My good friends Sue and Henry offered me the opportunity to watch Harlequins play the Maori All Blacks – I think it was £18 for the game and a drink and a roll.  That was too good to miss! I left home in plenty of time, which was a good job as it took me 2.5 hours to get there.  My evening saw me meeting some lovely Quins fans which was a nice added bonus.


A little about the Maori All Blacks taken from their website before I write more about the game –

The Maori All Blacks is a historic team representing the proud culture of New Zealand. In 1888 New Zealand Natives was one of the country’s maiden national rugby sides, playing Hawke’s Bay in their first ever match on June 23, with the Natives winning 5-0. Later that year they would play their initial international side, recording their first national win 13-4 when beating Ireland in Dublin.
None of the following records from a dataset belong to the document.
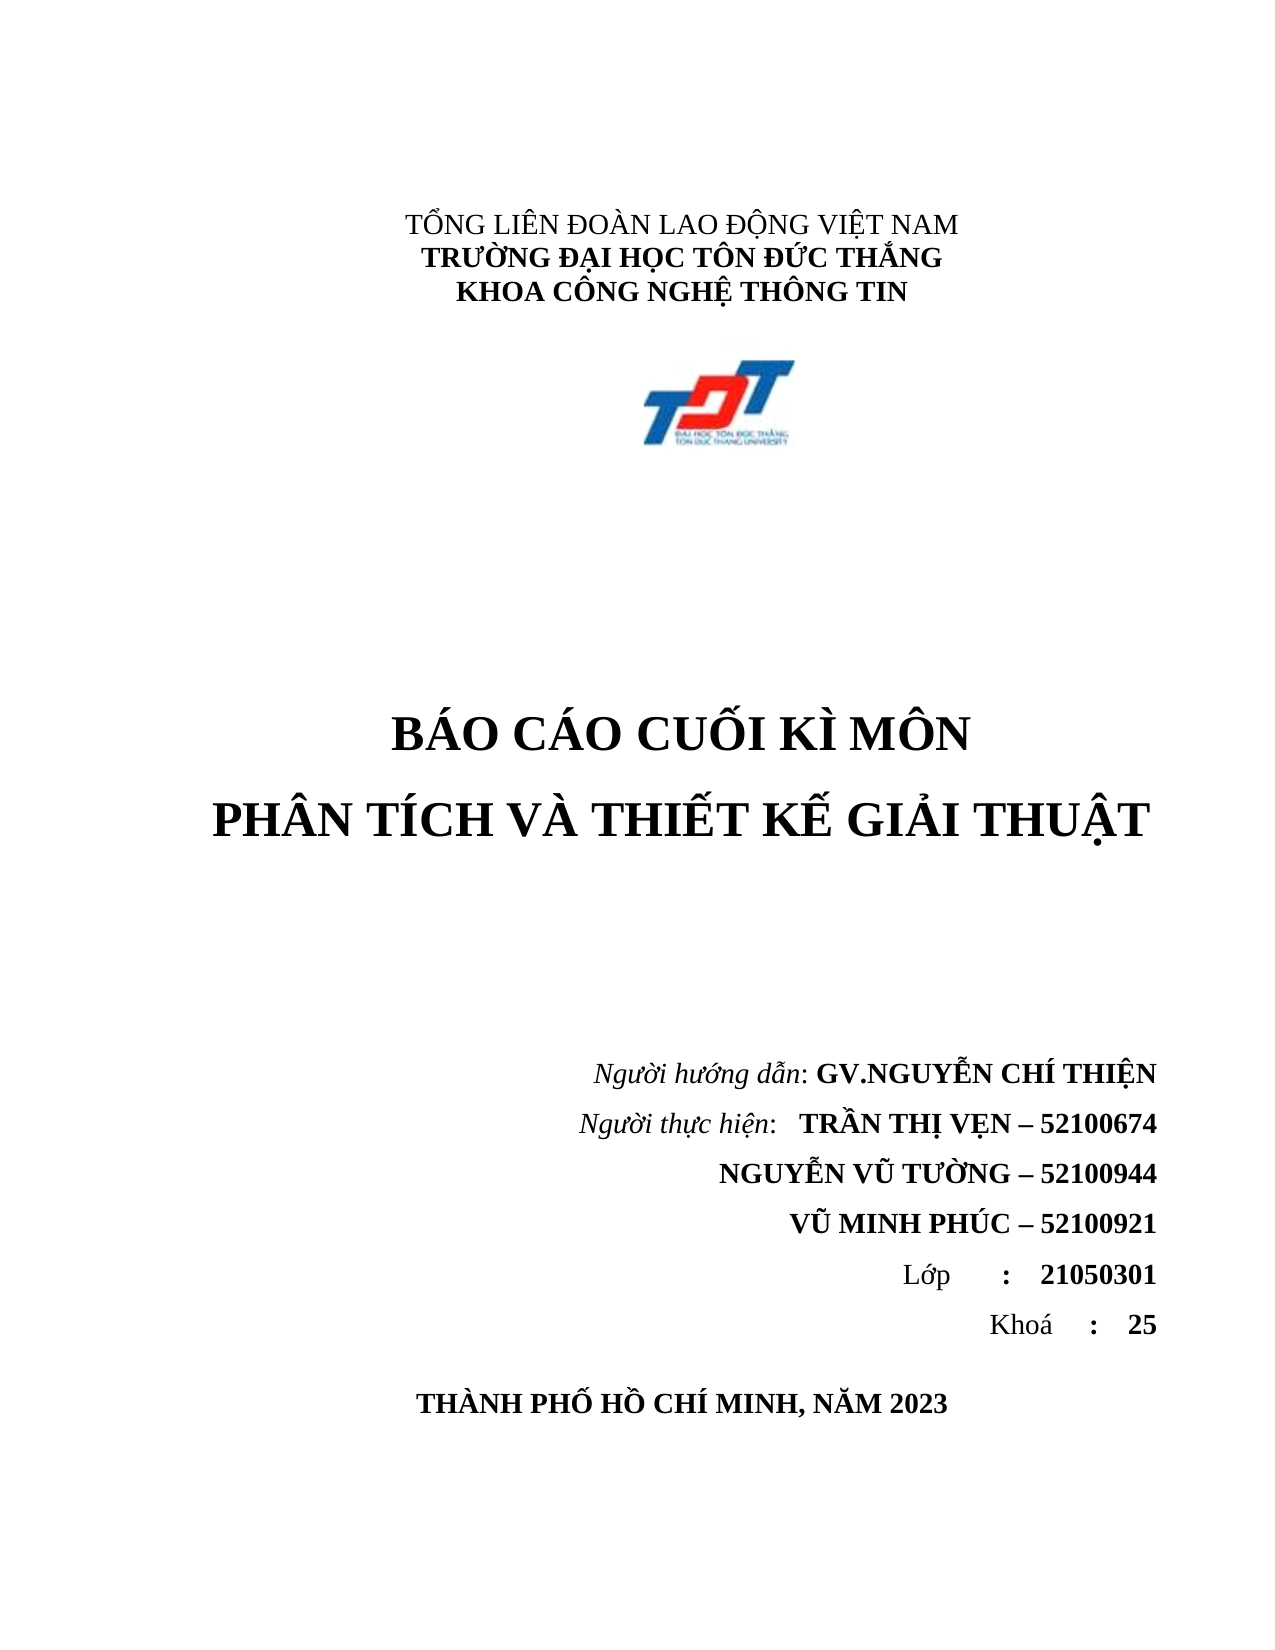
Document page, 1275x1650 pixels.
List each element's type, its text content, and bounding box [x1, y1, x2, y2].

text Người hướng dẫn: GV.NGUYỄN CHÍ THIỆN [207, 1056, 1157, 1089]
text Người thực hiện: TRẦN THỊ VẸN – 52100674 [207, 1106, 1157, 1139]
text BÁO CÁO CUỐI KÌ MÔN [207, 703, 1157, 761]
text NGUYỄN VŨ TƯỜNG – 52100944 [207, 1156, 1157, 1190]
picture [643, 336, 795, 479]
text Lớp : 21050301 [207, 1257, 1157, 1291]
text THÀNH PHỐ HỒ CHÍ MINH, NĂM 2023 [207, 1386, 1157, 1420]
text TỔNG LIÊN ĐOÀN LAO ĐỘNG VIỆT NAM [207, 207, 1157, 240]
text KHOA CÔNG NGHỆ THÔNG TIN [207, 274, 1157, 307]
text TRƯỜNG ĐẠI HỌC TÔN ĐỨC THẮNG [207, 240, 1157, 274]
text Khoá : 25 [207, 1307, 1157, 1341]
text PHÂN TÍCH VÀ THIẾT KẾ GIẢI THUẬT [207, 790, 1157, 847]
text VŨ MINH PHÚC – 52100921 [207, 1207, 1157, 1240]
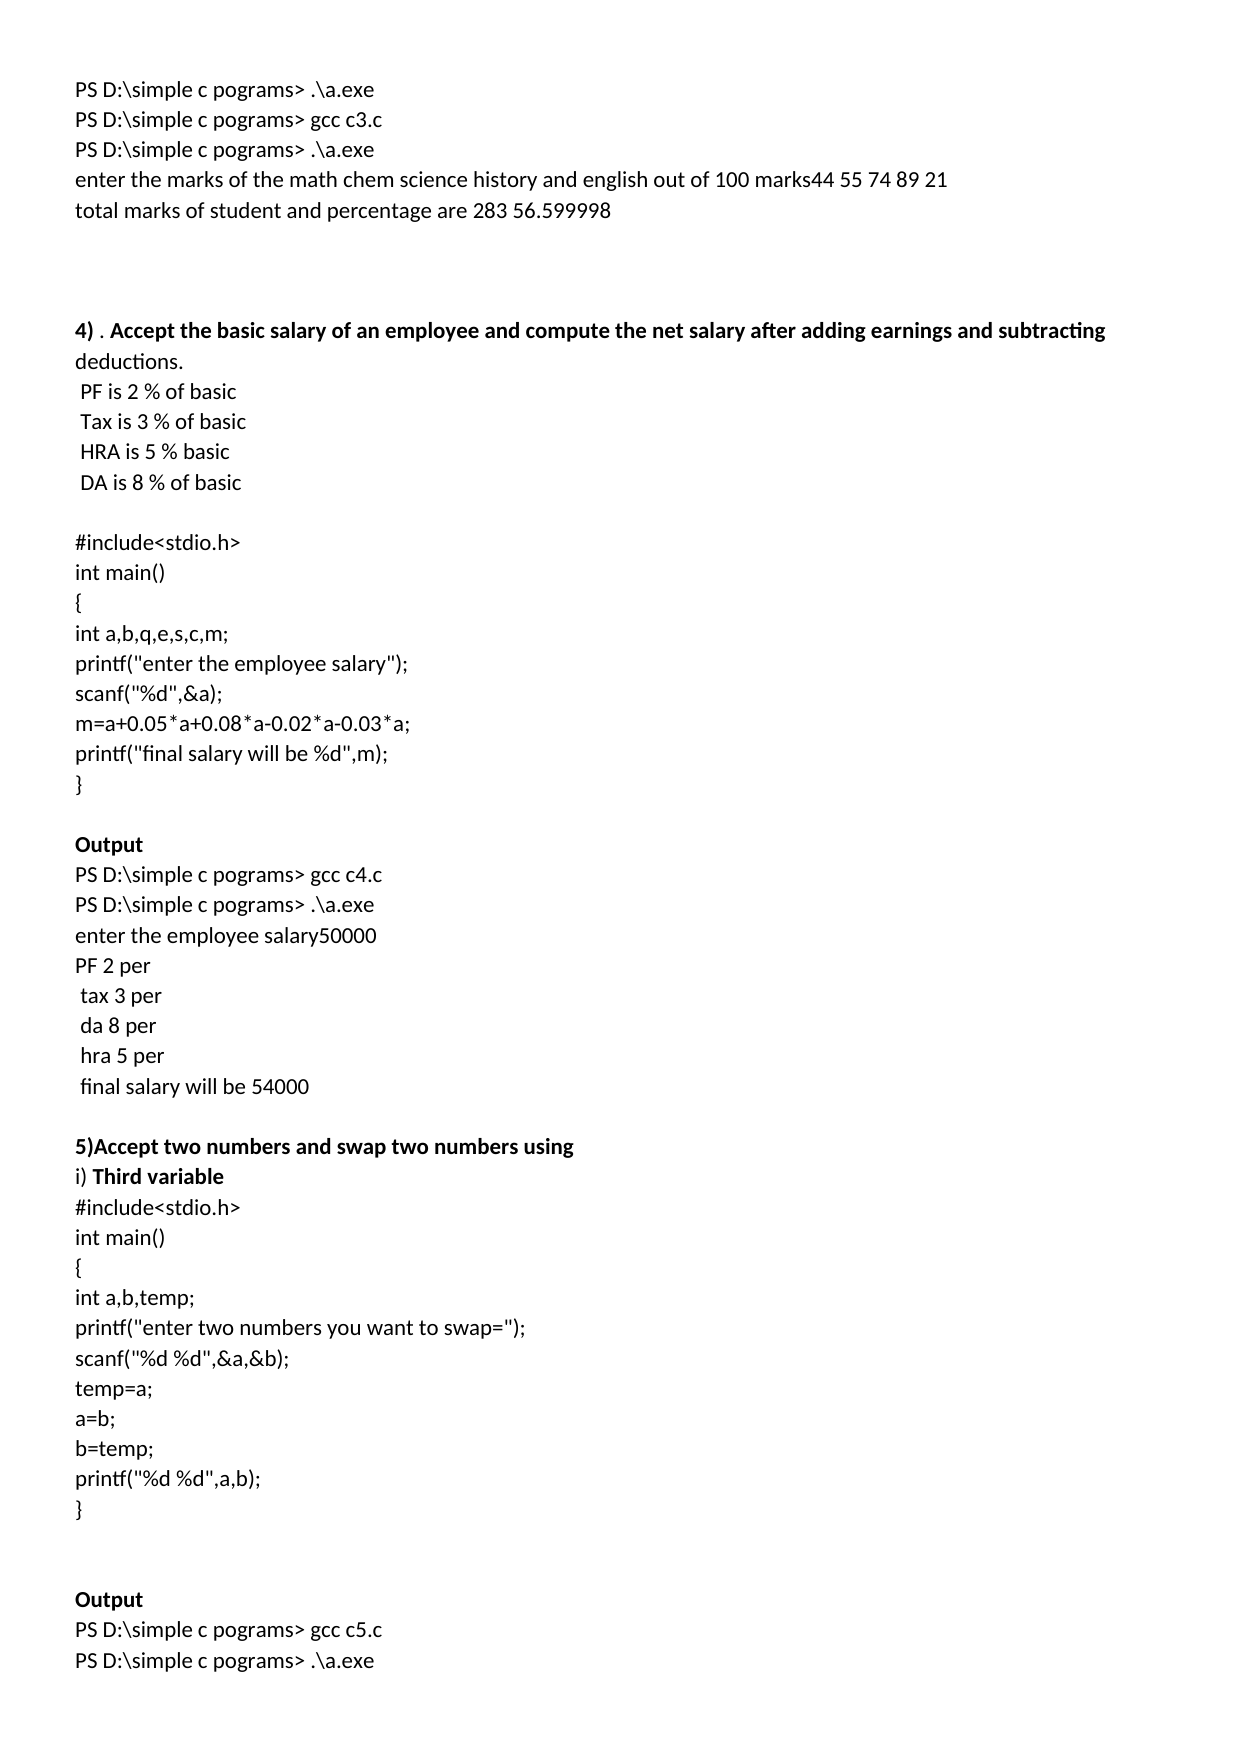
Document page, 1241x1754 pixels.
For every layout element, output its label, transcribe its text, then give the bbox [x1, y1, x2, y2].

text #include<stdio.h> [75, 528, 1165, 556]
text PS D:\simple c pograms> .\a.exe [75, 135, 1165, 163]
text i) Third variable [75, 1162, 1165, 1191]
text int a,b,temp; [75, 1283, 1165, 1311]
text printf("enter the employee salary"); [75, 649, 1165, 677]
text a=b; [75, 1404, 1165, 1432]
text tax 3 per [75, 981, 1165, 1009]
text b=temp; [75, 1434, 1165, 1462]
text PS D:\simple c pograms> .\a.exe [75, 75, 1165, 103]
text } [75, 1495, 1165, 1523]
text int main() [75, 1223, 1165, 1251]
text scanf("%d %d",&a,&b); [75, 1344, 1165, 1372]
text HRA is 5 % basic [75, 437, 1165, 466]
text deductions. [75, 347, 1165, 375]
text int main() [75, 558, 1165, 586]
text DA is 8 % of basic [75, 468, 1165, 526]
text Output [75, 1585, 1165, 1613]
text hra 5 per [75, 1042, 1165, 1070]
text { [75, 1253, 1165, 1281]
text printf("enter two numbers you want to swap="); [75, 1313, 1165, 1342]
text PF 2 per [75, 951, 1165, 979]
text Output [75, 830, 1165, 858]
text { [75, 588, 1165, 617]
text PS D:\simple c pograms> gcc c3.c [75, 105, 1165, 133]
text printf("final salary will be %d",m); [75, 739, 1165, 768]
text da 8 per [75, 1011, 1165, 1039]
text } [75, 770, 1165, 798]
text m=a+0.05*a+0.08*a-0.02*a-0.03*a; [75, 709, 1165, 737]
text #include<stdio.h> [75, 1193, 1165, 1221]
text temp=a; [75, 1374, 1165, 1402]
text Tax is 3 % of basic [75, 407, 1165, 435]
text printf("%d %d",a,b); [75, 1464, 1165, 1493]
text 5)Accept two numbers and swap two numbers using [75, 1132, 1165, 1160]
text enter the employee salary50000 [75, 921, 1165, 949]
text PS D:\simple c pograms> .\a.exe [75, 1646, 1165, 1674]
text scanf("%d",&a); [75, 679, 1165, 707]
text int a,b,q,e,s,c,m; [75, 619, 1165, 647]
text total marks of student and percentage are 283 56.599998 [75, 196, 1165, 224]
text enter the marks of the math chem science history and english out of 100 marks44 55 74 89 21 [75, 166, 1165, 194]
text PS D:\simple c pograms> gcc c4.c [75, 860, 1165, 888]
text final salary will be 54000 [75, 1072, 1165, 1100]
text PF is 2 % of basic [75, 377, 1165, 405]
text PS D:\simple c pograms> gcc c5.c [75, 1616, 1165, 1644]
text PS D:\simple c pograms> .\a.exe [75, 891, 1165, 919]
text 4) . Accept the basic salary of an employee and compute the net salary after adding earnings and subtracting [75, 317, 1165, 345]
The first to wear the famous black jersey, the side was originally conceived as an all-Maori selection and ultimately included just five non-Maori players in its ranks.

Conquerors of many internationals sides, including the British and Irish Lions, England, Ireland, while the last time they lost to a Pacific Island side was in 1973 (Tonga).


Originally team selected was ‘loosely’ governed in terms of heritage, but now all players must have Maori whakapapa or genealogy confirmed in order to represent the side.

This tour by the Maori All Blacks saw them beat the USA Eagles by 7 points to 52, Munster still playing with their 16th man, beat them by 27 to 14.  What could a Harlequis team led by Adam Jones manage?


The Quins team was a mix of experience and youth, with rising star  18 year old Gabriel Ibitoye playing in the centre, rather than on the wing which is his normal position.  Tim Swiel was Fly Half, Ruaridh Jackson Full Back.

The game was the proverbial game of 2 halves, and it was won in the first half by the Maori All Blacks as they scored 4 tries, with James Lowe touch down twice and Shane Christie and Sean Wainui adding their own tries.  The tries were a delight to watch as the superior speed of the visitors saw them forge ahead.

A Swiel Penalty had put Quins on the board but the score was Quins 3 Maori All Blacks 26 at half time.


Harlequins seemed to emerge after half time with a different game plan, they dominated the half especially in the forwards, to the delight of the home crowd a Dan Murphy try, duly converted by Swiel saw them ‘win’ the second half with their 7 points – they managed to keep the Maori All Blacks scoreless, which was an impressive feat.

It was a very enjoyable evening and a pleasure as always to see a version of the Haka performed as well as a traditional dance performed at half time.  I’ll be seeing 3 different versions in just over a week, with the New Zealand rugby league team up next, followed by the All Blacks in Paris in a week.  A sight I will never tire of.